The liposome is a tiny vesicle, a spherical shell composed of a phospholipid bilayer, derived from a molecule which has a water-soluble end and two greasy, water-insoluble tails that tend to associate with each other, leaving the polar ends to associate with water. The unilamellar liposome has water on the inside, water on the outside, and it swims in water. It is quite small, less than a hundred nanometers in diameter, or about one one-thousandth the diameter of a red blood cell. Yet it has this beautifully defined structure.



The compounds we wish to deliver to cancer cells can be placed inside the liposome in the his aqueous center. These would be water-soluble compounds that are hydrophilic. Compounds that are hydrophobic or lipophilic can be placed in the bilayer. They can actually be dissolved in the bilayer lipid material and carried in that fashion. We therefore have two compartments in the normal unilamellar liposome for the transport of boron compounds.

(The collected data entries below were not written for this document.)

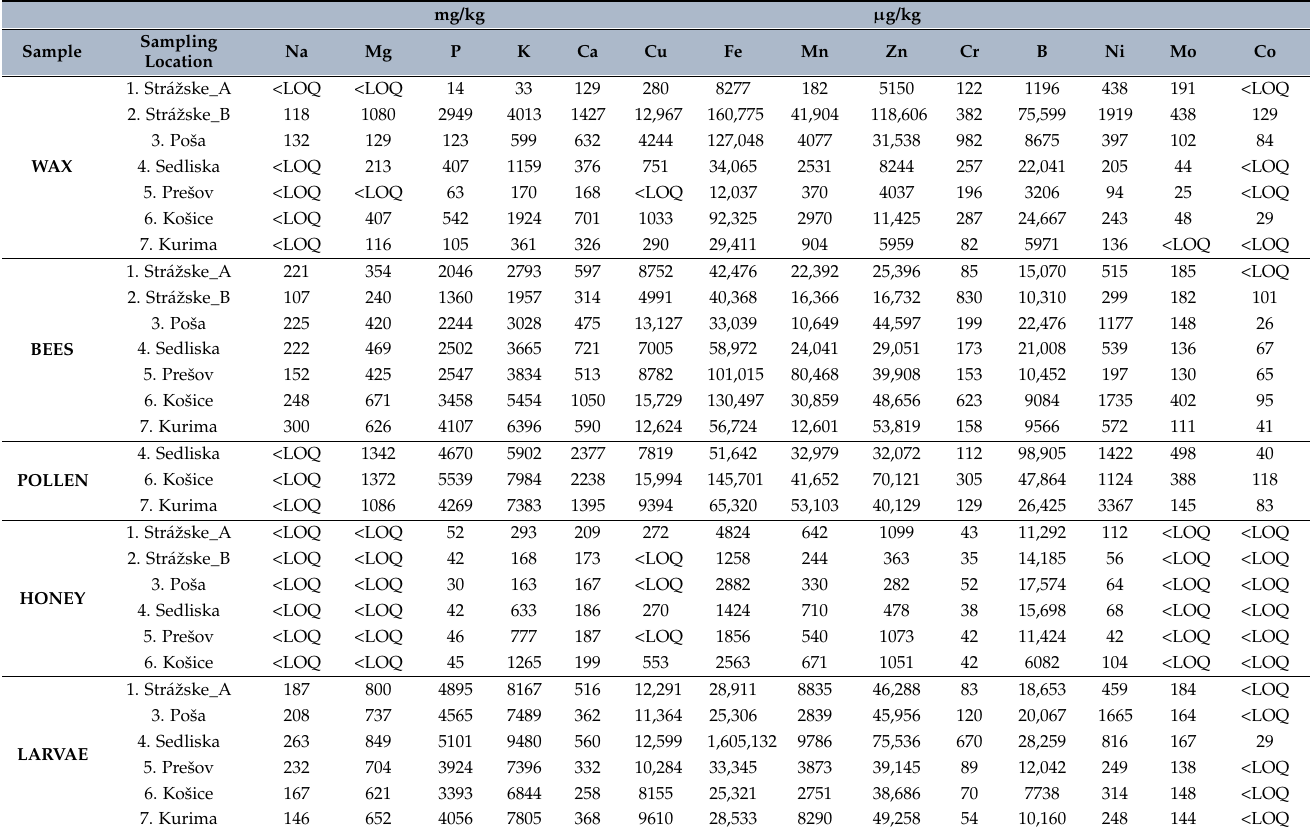
Table 3. Content of essential macro (mg/kg) and trace ( µ g/kg)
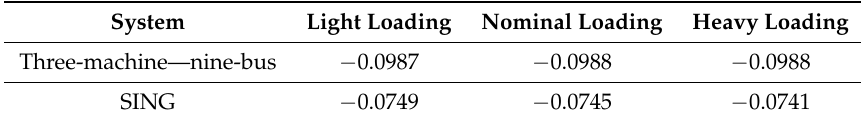
Table 7. Real part closest to the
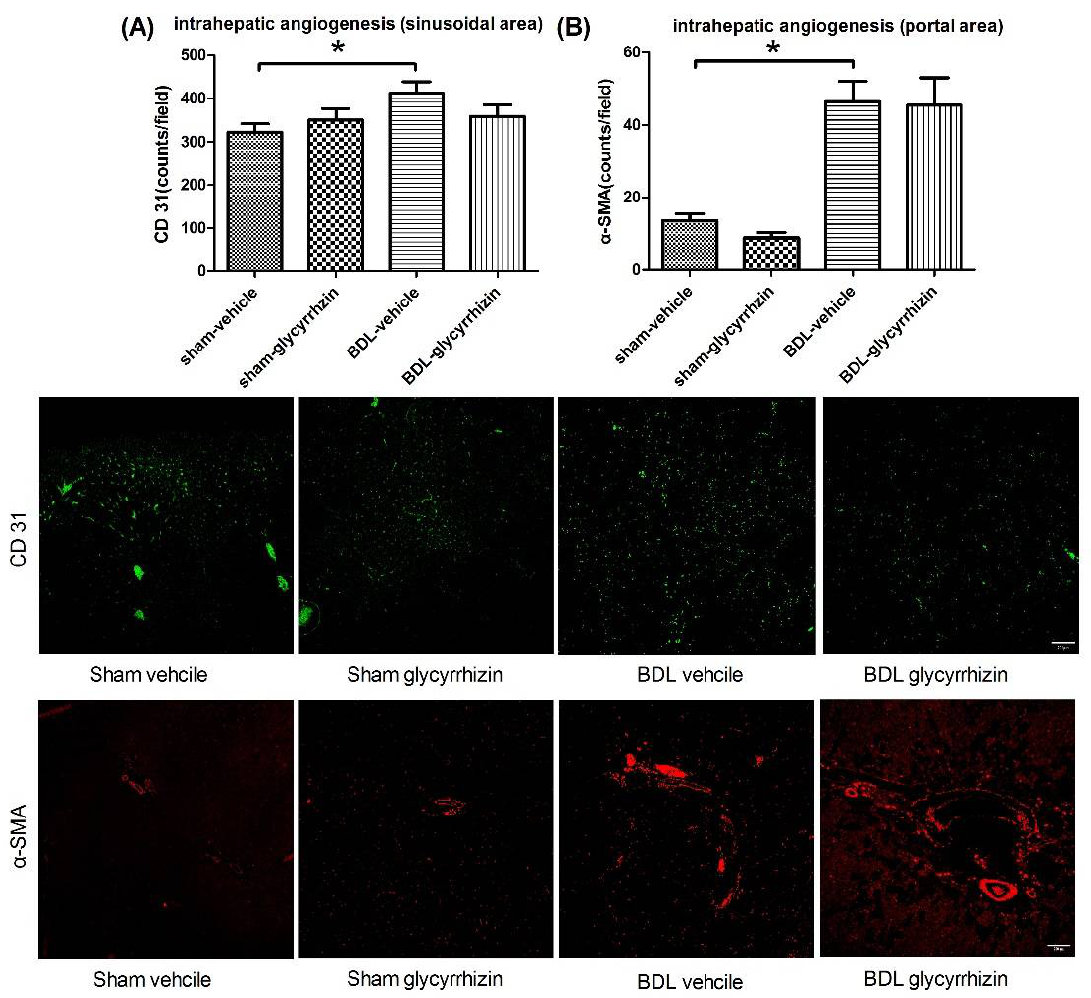
Figure 7. Effects of glycyrrhizin on intrahepatic angiogenesis. ( A ) Intrahepatic angiogenesis over sinusoidal area was evaluated by CD31 staining targeting endothelial cells. ( B ) Intrahepatic angiogenesis over portal area was investigated by α -SMA staining for vascular smooth muscle cells. The results were consistent. Intrahepatic vessels increased significantly in BDL-vehicle group compared with sham-vehicle group. Glycyrrhizin did not significantly influence the vascular numbers in the liver ( n = 6, 6, 6, 6). Scale bar = 200 μm. * p < 0.05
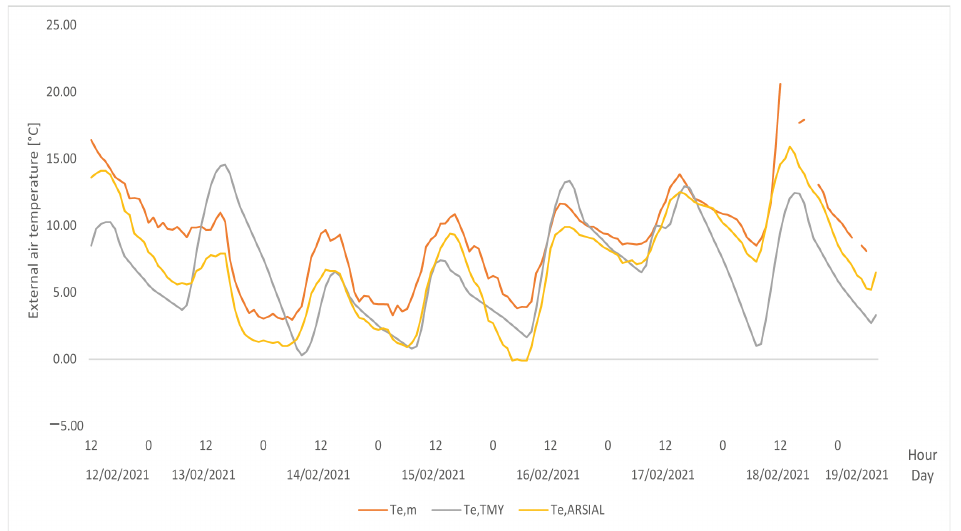
Figure 6. Outdoor air temperature: difference between original Meteonorm file, ARSIAL weather database and measurements.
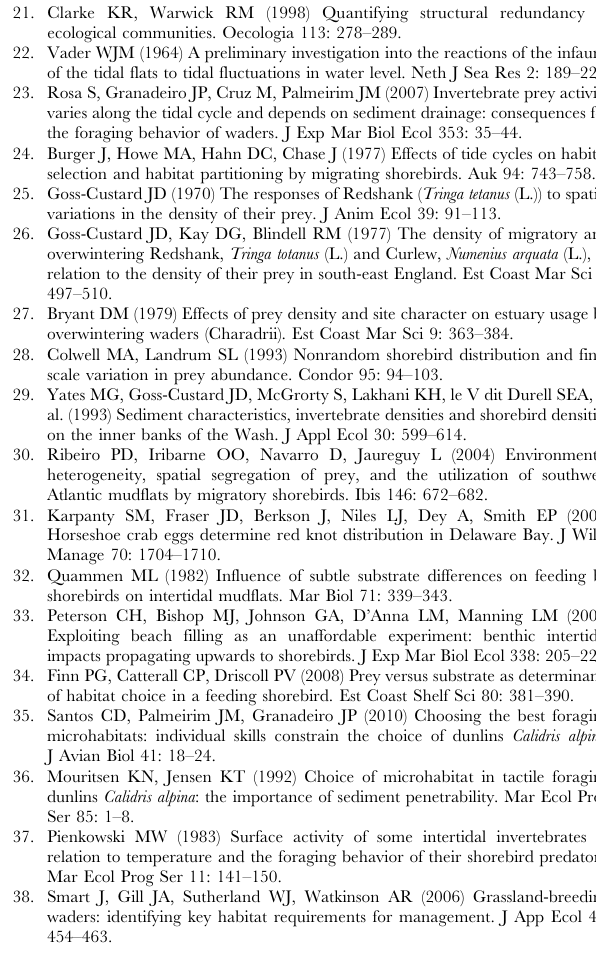
Table S9 Results of post hoc pairwise comparisions of flats following Analysis of Similarity (ANOSIM) on benthic invertebrate community composition dataset of abundances by species (or genus, and in some cases higher taxon). Table S10 Results of Tukey-Kramer HSD post hoc comparisons of all possible pairs of flats based on percentage composition of each size class of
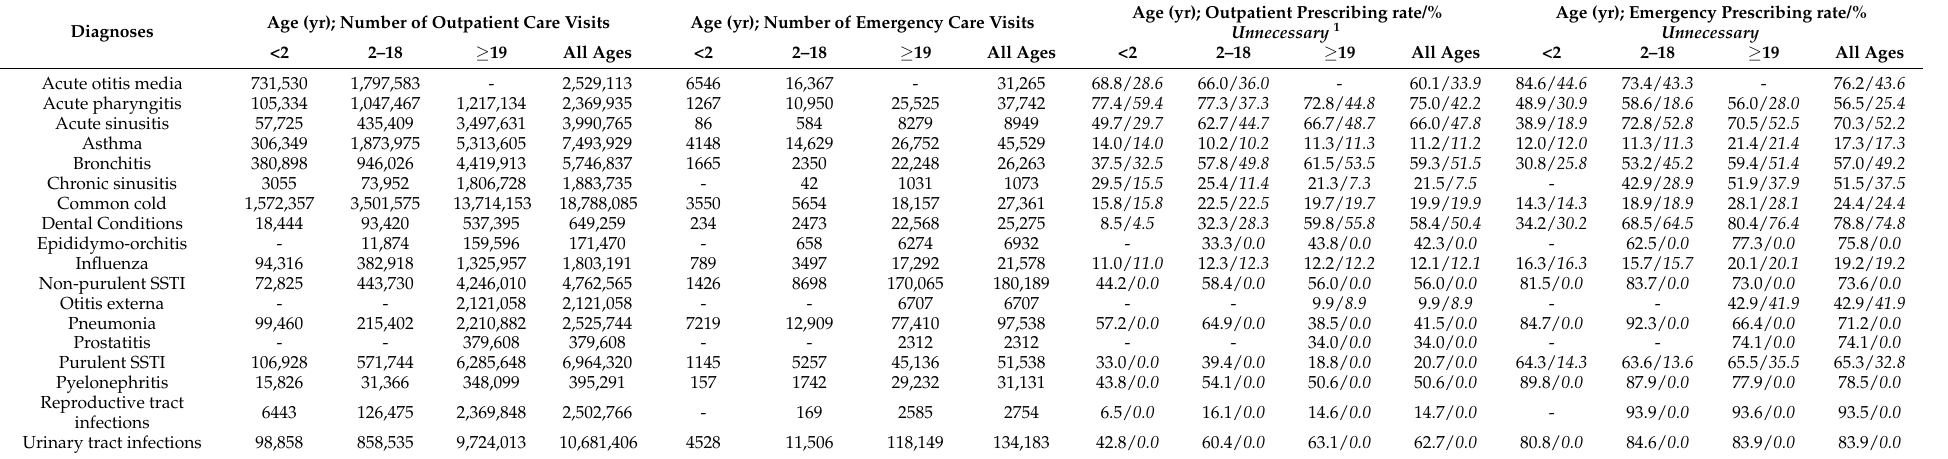
Table 3. Rate of antibiotic prescribing between outpatient and emergency care, stratified by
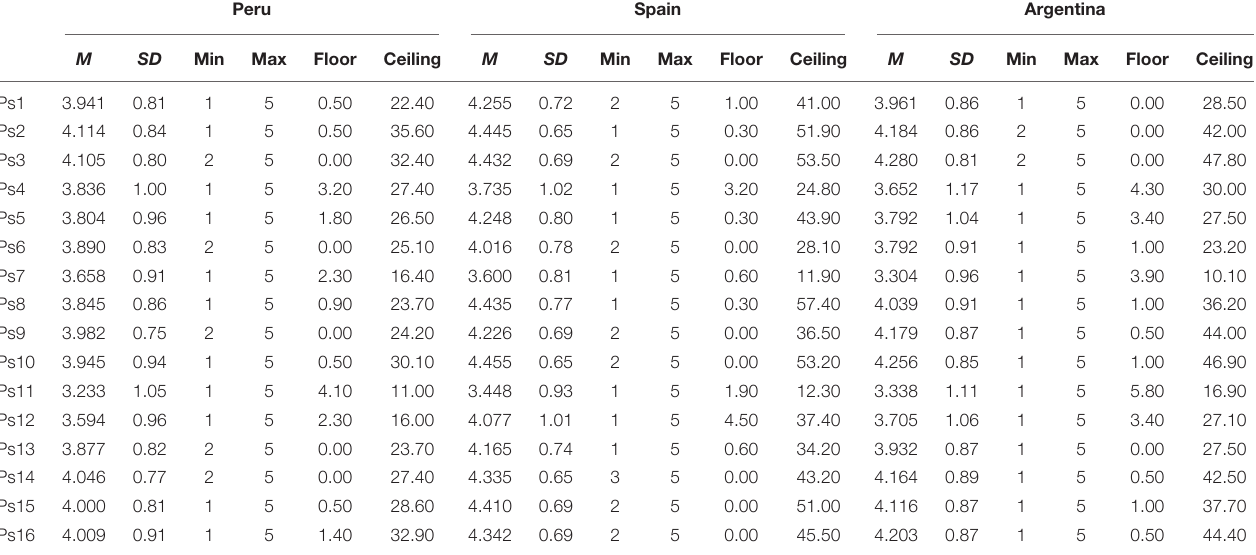
TABLE 2 | Statistical descriptive information of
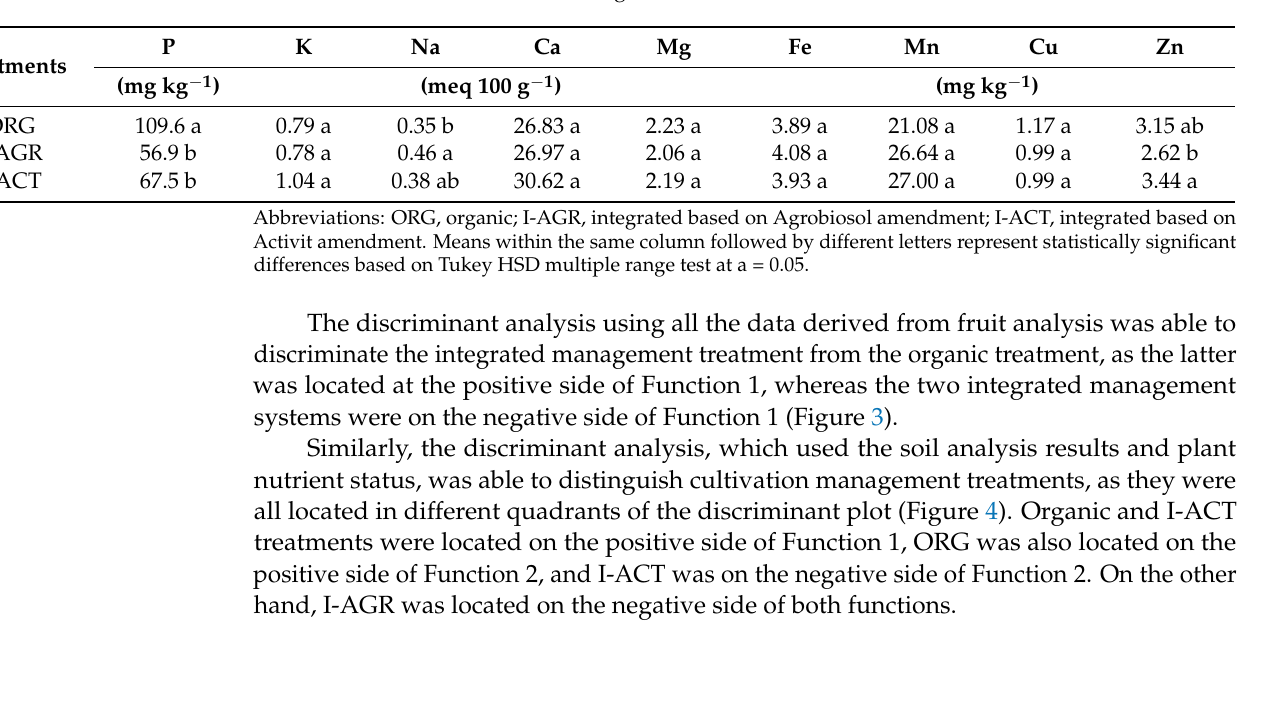
Table 10. Effects of cultivation management on soil nutrient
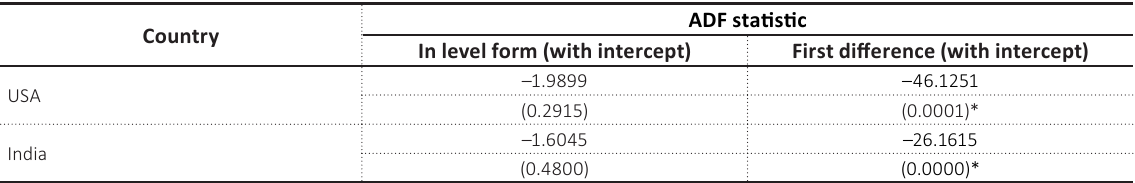
Source: Calculated by authors based on the stock price indices for two countries. ADF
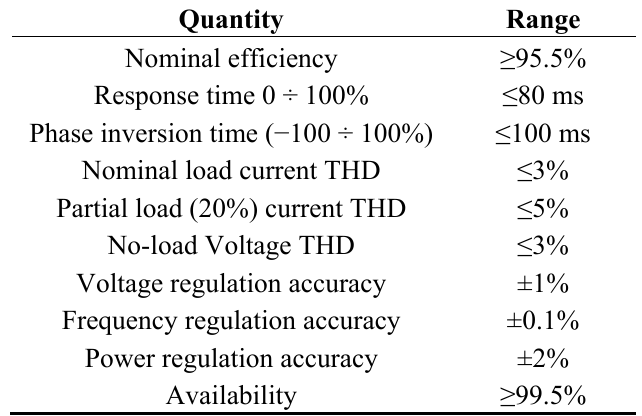
Table 2. Terna Storage standardized inverter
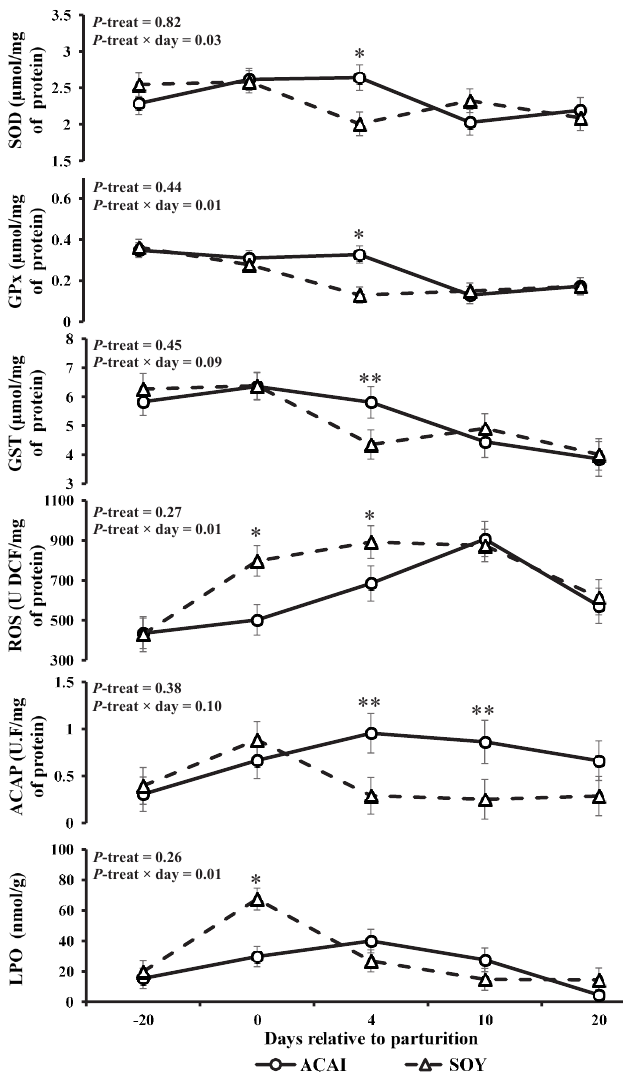
Figure 1. Serum levels of superoxide dismutase (SOD), glutathione peroxidase (GPx), glutathione transferase (GST), reactive oxygen species (ROS) total antioxidant capacity against peroxyl radicals (ACAP) and lipoperoxidation (LPO) of cows fed with açai oil or soybean oil during the prepartum period: analyzes made in the pre- and postpartum (20 days prepartum, day of partum, and 4, 10, 20 postpartum). The treatments AÇAI and SOY represents 4% of açai or soybean oil in the diet, respectively. Differs (*; P ≤ 0.05) or tends to differ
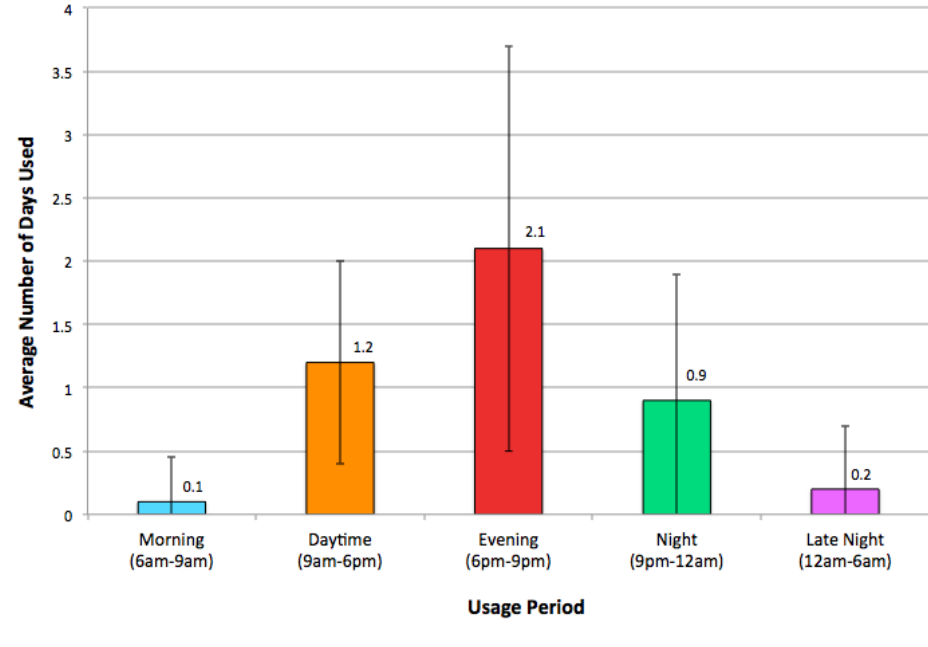
Figure 3. Average number of days within the usage period on which participants engaged with the app during specific time periods (within 1 standard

This is a slice of a liposome, showing you the bilayer with the aqueous center and water-soluble borane species dissolved in water on the inside. In the bilayer, the dark spots represent boron species containing a hydrophobic tail, which allows them to be incorporated in the bilayer. Liposomes having materials on the inside have been shown to deliver those materials to the interior of cancer cells in both in vitro and in vivo experiments.